List of Samplers

Table of contents

CenterROISampler

Sampler which samples one ROI from the input image and label map with a target size. The ROI is centered on the image center. The arrays will be padded if the target size is larger than the input image.

DefaultROISampler

Sampler which simply returns the image and the label map, after padding of a specified dimension divisor: each spatial dimension of the output arrays will be divisible by dimension_divisor.

LabelROISampler

Sampler which samples ROIs from the input image and label map, such that one particular label appears. For each ROI, one of the labels_values will be selected and the sampler will make sure that the ROI includes this label. If the sample_boundaries_only flag is set to true, regions will at least have two different label values. If the constraints are not feasible, the sampler will either extract a random ROI with the target size or return an empty image, based on the flag fallback_to_random. (The actual purpose of returning an empty image is to actually chain this sampler with a FilterDataLoader, so that images without a valid label are just completely skipped).

OrientedROISampler

The OrientedROISampler draws num_samples randomly ROIs of size roi_size with spacing roi_spacing per dataset. The sampler takes n_guided = floor(sample_from_labels_proportion * num_samples) label guided samples, and uniformly random samples for the rest of the samples. Labelmaps and Keypoints are supported for label guided sampling; for labelmap sampling, the labelmap is interpreted as a probabilistic output and sampled accordingly (thus negative values break the sampling, and labelmaps need to be one-hot encoded in case of multiple label values).
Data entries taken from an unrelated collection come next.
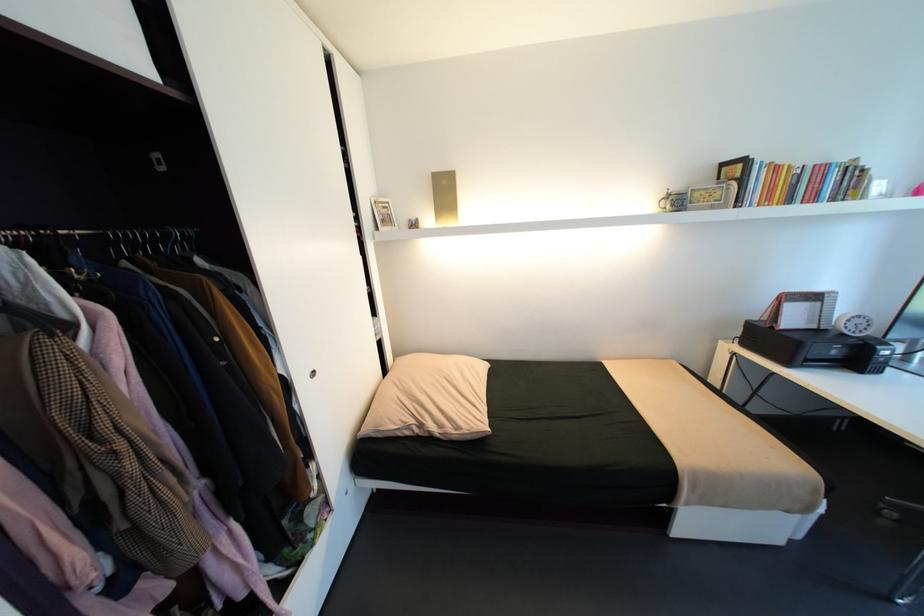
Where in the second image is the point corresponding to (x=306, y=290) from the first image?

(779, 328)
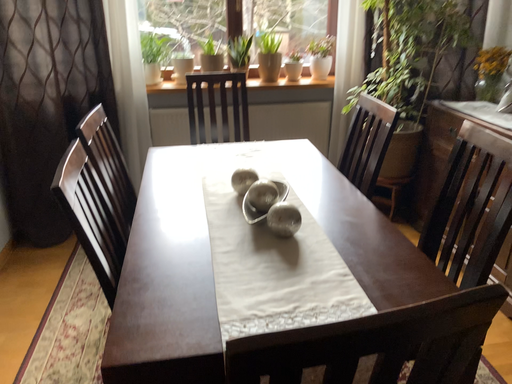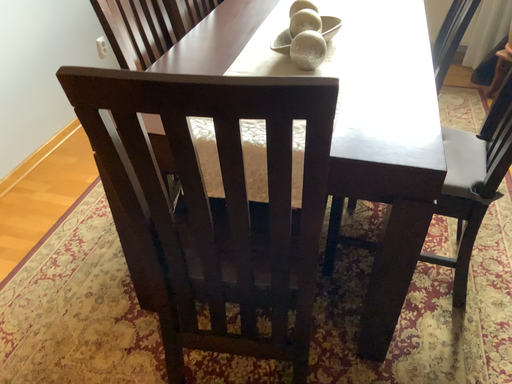
Question: How did the camera likely rotate when shooting the video?

Choices:
 (A) rotated right
 (B) rotated left

Answer: (B)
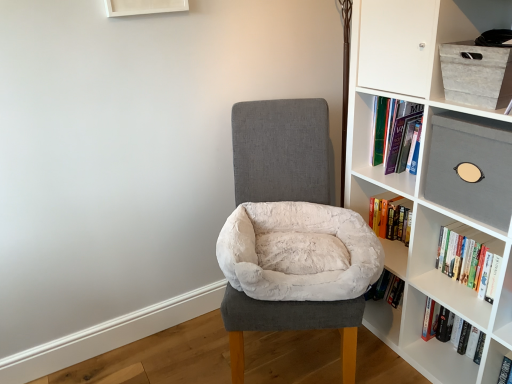
Where is `free space to the left of white plush pet bed at center`? This screenshot has height=384, width=512. free space to the left of white plush pet bed at center is located at coordinates (183, 352).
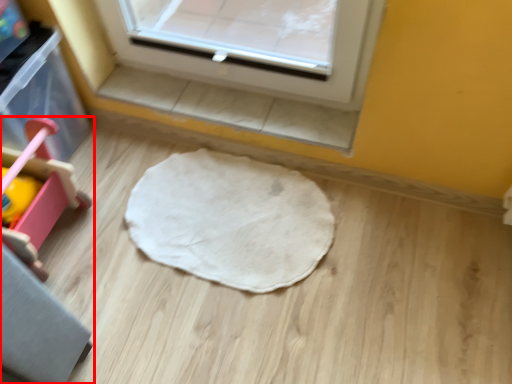
Question: From the image's perspective, what is the correct spatial relationship of furniture (annotated by the red box) in relation to mat?

Choices:
 (A) above
 (B) below

Answer: (A)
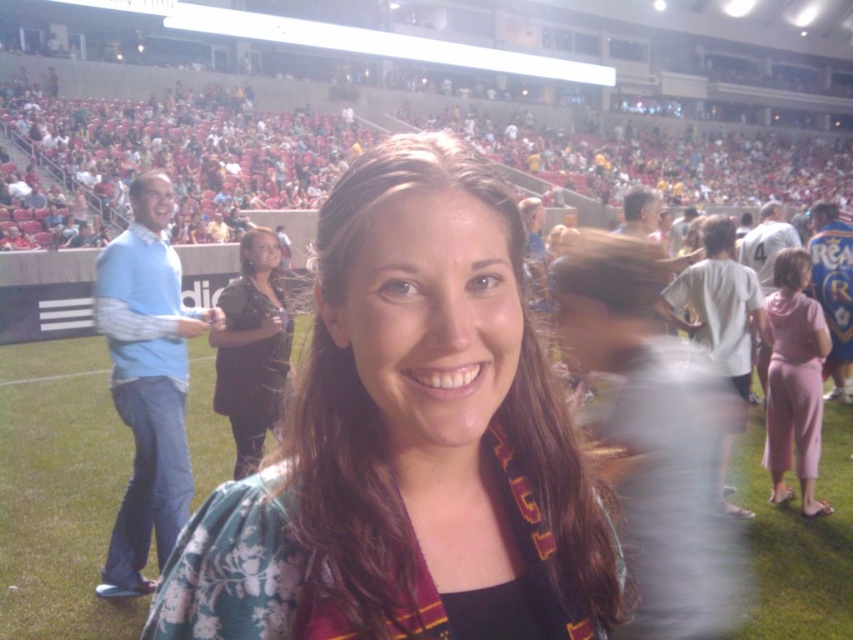
This screenshot has width=853, height=640. What do you see at coordinates (148, 381) in the screenshot?
I see `light blue sweater at left` at bounding box center [148, 381].

Locate an element on the screen. light blue sweater at left is located at coordinates (148, 381).

Describe the element at coordinates (148, 381) in the screenshot. I see `light blue sweater at left` at that location.

Image resolution: width=853 pixels, height=640 pixels. I want to click on light blue sweater at left, so click(148, 381).

Does matte red seats at upper center appear under pink fabric pants at right?

Actually, matte red seats at upper center is above pink fabric pants at right.

Can you confirm if matte red seats at upper center is positioned to the left of pink fabric pants at right?

Incorrect, matte red seats at upper center is not on the left side of pink fabric pants at right.

This screenshot has width=853, height=640. Describe the element at coordinates (183, 147) in the screenshot. I see `matte red seats at upper center` at that location.

The image size is (853, 640). What are the coordinates of `matte red seats at upper center` in the screenshot? It's located at (183, 147).

Is floral fabric shirt at center thinner than pink fabric pants at right?

Incorrect, floral fabric shirt at center's width is not less than pink fabric pants at right's.

Who is more forward, (344, 365) or (801, 476)?

Positioned in front is point (344, 365).

Describe the element at coordinates (408, 442) in the screenshot. I see `floral fabric shirt at center` at that location.

You are a GUI agent. You are given a task and a screenshot of the screen. Output one action in this format:
    pyautogui.click(x=<x>, y=<y>)
    Task: Click on the floral fabric shirt at center
    Image resolution: width=853 pixels, height=640 pixels.
    Given the screenshot: What is the action you would take?
    pyautogui.click(x=408, y=442)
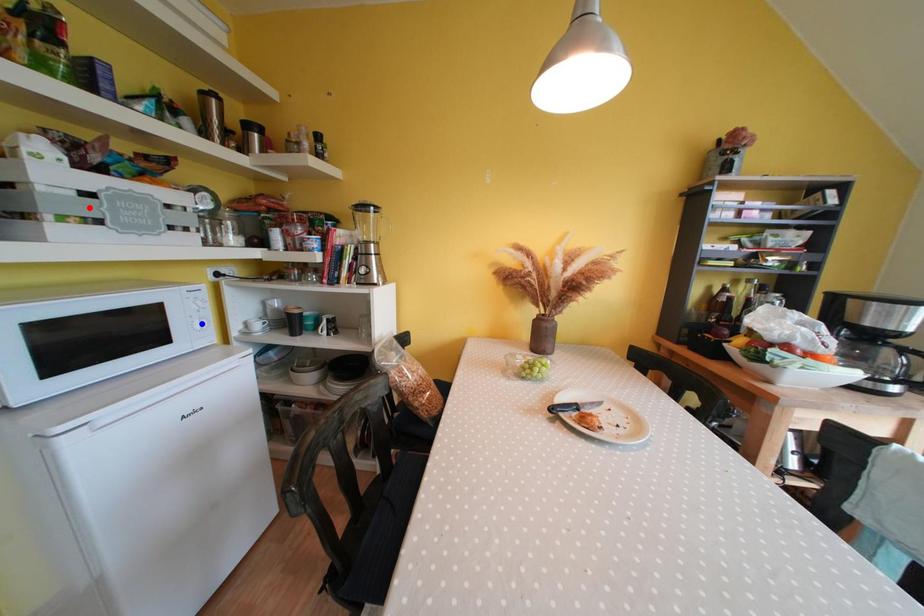
Question: In the image, two points are highlighted. Which point is nearer to the camera? Reply with the corresponding letter.

Choices:
 (A) blue point
 (B) red point

Answer: (B)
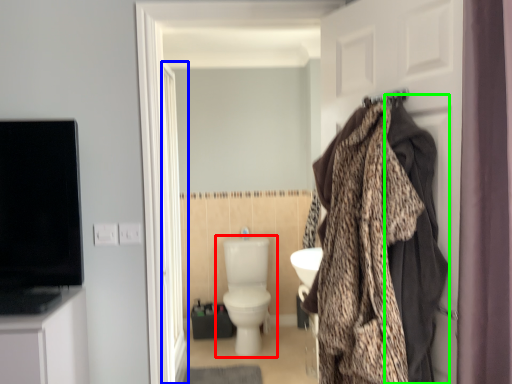
Question: Estimate the real-world distances between objects in this image. Which object is farther from toilet (highlighted by a red box), screen door (highlighted by a blue box) or blanket (highlighted by a green box)?

Choices:
 (A) screen door
 (B) blanket

Answer: (B)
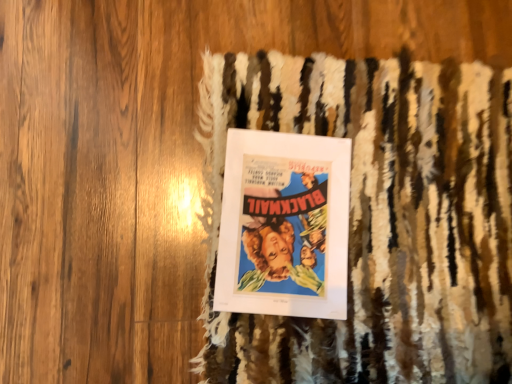
Identify the location of unoccupied area behind vibrant paper poster at center. The width and height of the screenshot is (512, 384). (339, 110).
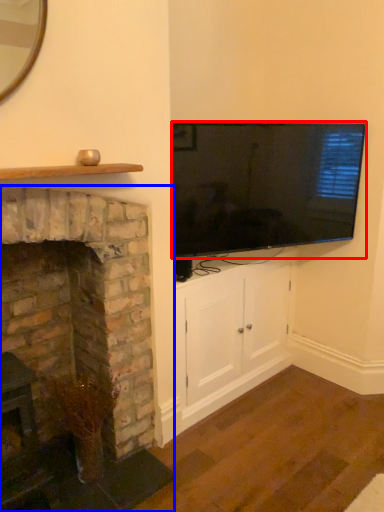
Question: Among these objects, which one is nearest to the camera, television (highlighted by a red box) or fireplace (highlighted by a blue box)?

Choices:
 (A) television
 (B) fireplace

Answer: (B)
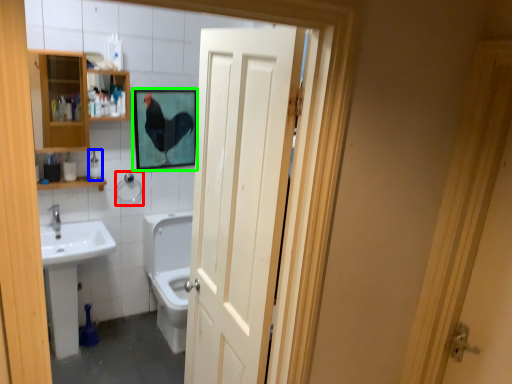
Question: Estimate the real-world distances between objects in this image. Which object is closer to towel bar (highlighted by a red box), toiletry (highlighted by a blue box) or picture frame (highlighted by a green box)?

Choices:
 (A) toiletry
 (B) picture frame

Answer: (A)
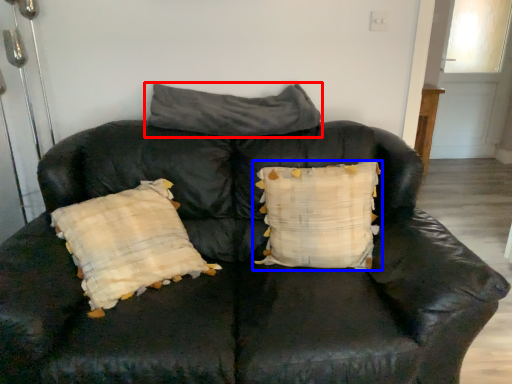
Question: Which of the following is the closest to the observer, pillow (highlighted by a red box) or pillow (highlighted by a blue box)?

Choices:
 (A) pillow
 (B) pillow

Answer: (B)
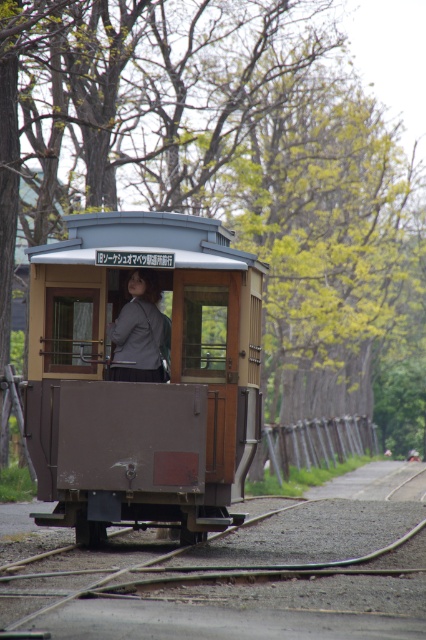
Question: Does brown wooden train car at center appear on the left side of matte gray blazer at center?

Choices:
 (A) yes
 (B) no

Answer: (B)

Question: Is brown wooden train car at center behind matte gray blazer at center?

Choices:
 (A) yes
 (B) no

Answer: (B)

Question: Which of the following is the closest to the observer?

Choices:
 (A) (135, 316)
 (B) (207, 269)

Answer: (B)

Question: Is brown wooden train car at center below matte gray blazer at center?

Choices:
 (A) yes
 (B) no

Answer: (A)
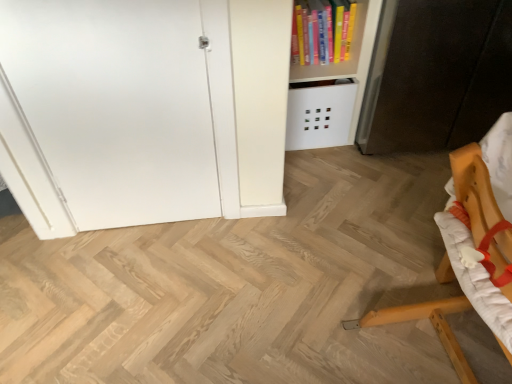
Where is `free point in front of dark brown wood cabinet at right`? free point in front of dark brown wood cabinet at right is located at coordinates (394, 211).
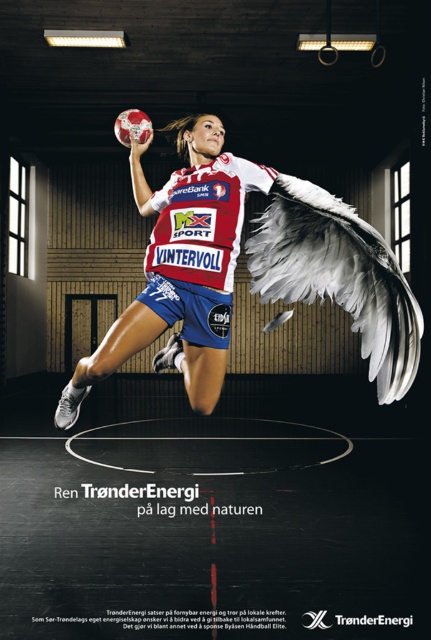
What object is located at the coordinates point (249,269) in the image?

The point (249,269) corresponds to the matte white jersey at center.

Based on the scene description, can you determine the spatial relationship between the white feathered wing at upper center and the white jersey at center?

The white feathered wing at upper center is located below the white jersey at center.

You are a photographer standing in the sports hall. You want to take a photo of the white jersey at center and the white feathered wing at upper center. Can you fit both objects in your camera frame if the maximum distance your camera can capture is 12 inches?

The distance between the white feathered wing at upper center and the white jersey at center is 13.07 inches, which exceeds the camera frame limit of 12 inches. Therefore, both objects cannot be captured in a single frame.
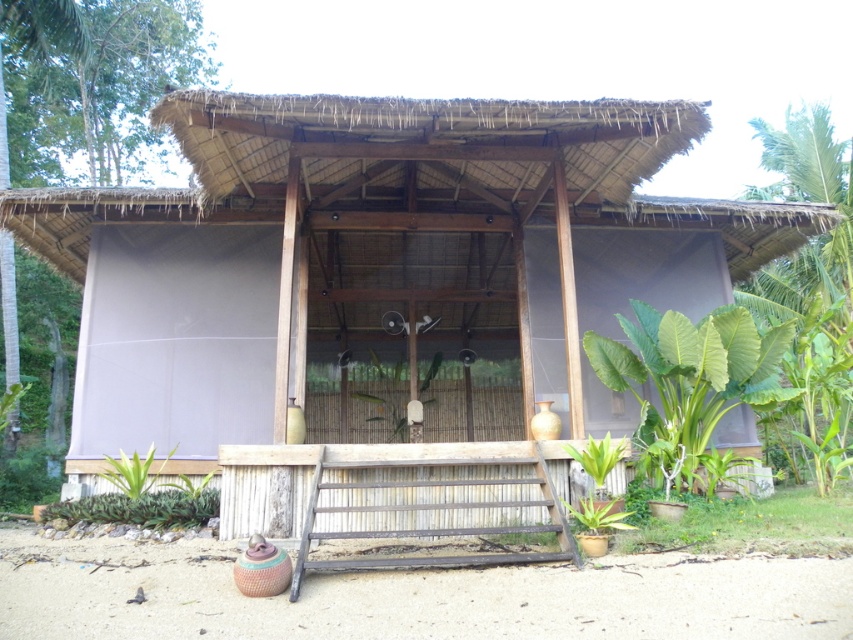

Random augmentations can applied, including rotation, flipping, shearing, scaling and jitter. These augmentations are directly changing the matrix of the sample, thus the samples are not guaranteed to be affine or even in a right-handed coordinate system. The samples retain their matrices, so they can be viewed in their original position. May throw an ImageSamplerError

RandomROISampler

Sampler which randomly samples ROIs from the input image and label map with a target The images will be padded if the target size is larger than the input image.

SplitROISampler

Sampler which splits the input image into overlapping ROIs for sliding window inference. This sampler mimics the situation at test-time, when one image needs to be processed in regularly spaced patches.

The step size is used to compute valid ROI positions that cover the full input image. The sampling behavior is controlled by the patch_step_size parameter, which is used to compute the ROIs offsets in the input image as a fraction of the specified ROI size.